Primary human hepatocytes (CellzDirect/Life Technologies) were plated in 24 well format at 500,000 cells/well, then overlaid with Matrigel™ as recommended by the supplier. Cells were treated with 0.1% DMSO or 30 µM RVX-208 for 48 h. Total RNA was extracted with the mirVana™ kit (Ambion) and sent to Asuragen Inc. (Austin, TX) for microarray analysis using Affymetrix Human Genome U133 Plus 2.0 Array. Gene expression changes were calculated as a fold change relative to DMSO treated cells. Genes encoding acute phase response proteins associated with HDL (based on http://homepages.uc.edu/~davidswm/HDLproteome.html) and whose expression changed in response to RVX-208 treatment (p-value<0.05, Student׳s t-test) were compiled.

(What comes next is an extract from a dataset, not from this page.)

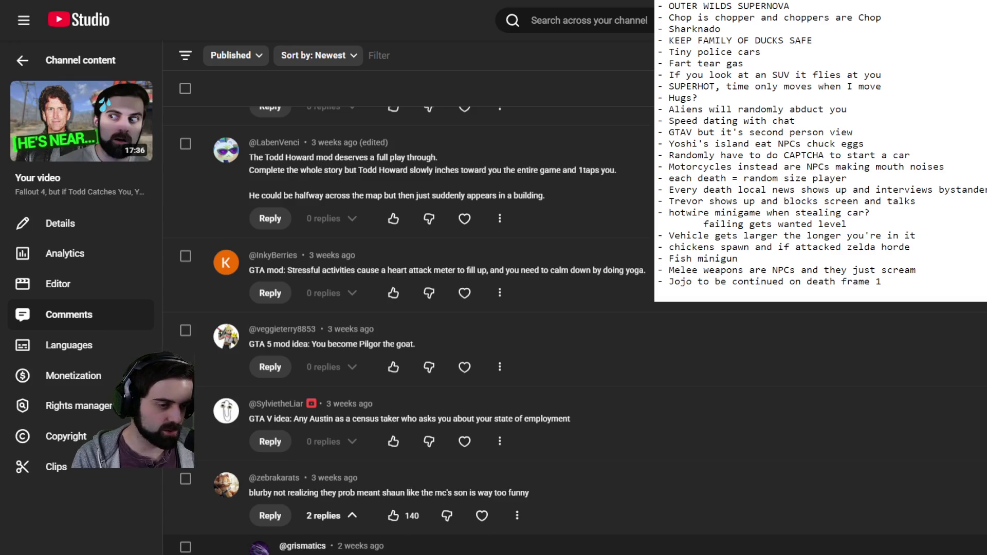
{"action": "scroll", "coordinate": [566, 385], "scroll_direction": "down", "scroll_amount": 2}
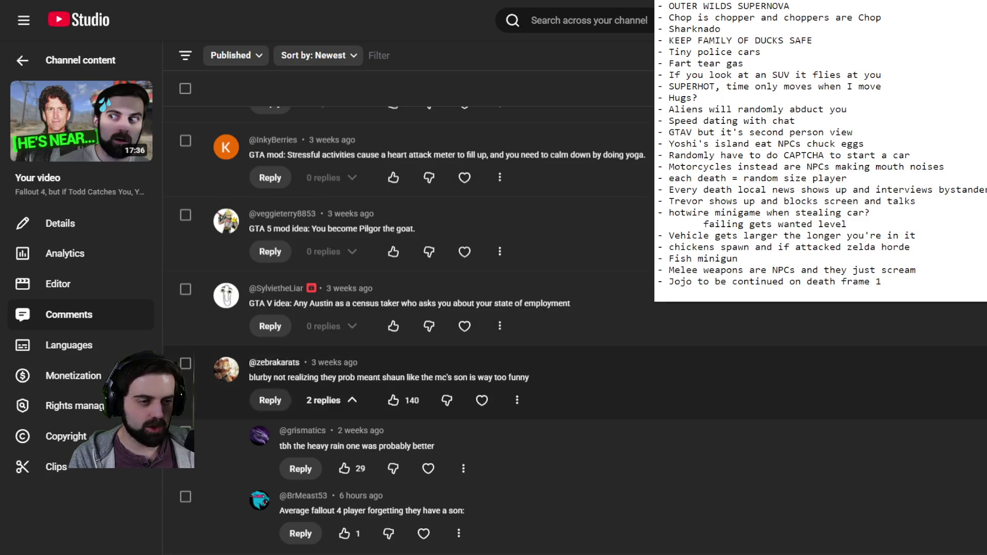
{"action": "scroll", "coordinate": [566, 360], "scroll_direction": "down", "scroll_amount": 3}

Subject area	Molecular biology
More specific subject area	Atherosclerosis
Type of data	Graphs and tables
How data was acquired	Real-time PCR using TaqMan assays; ELISA; Microarray analysis using Affymetrix Human Genome U133 Plus 2.0 and 2.4 Arrays.
Data format	Analyzed
Experimental factors	in vitro treatment of cultured primary cells with RVX-208, JQ1 or DMSO for up to 72 h.
Experimental features	mRNA and media were collected from cultured primary hepatocytes and analyzed by real-time PCR and ELISA, respectively. Human whole blood from healthy volunteers was treated ex vivo with BET inhibitors. Total RNA was extracted from treated whole blood and hepatocytes and analyzed using gene microarrays.
Data source location	51.010467°N, -114.123538°W
Data accessibility	Data is supplied with this article.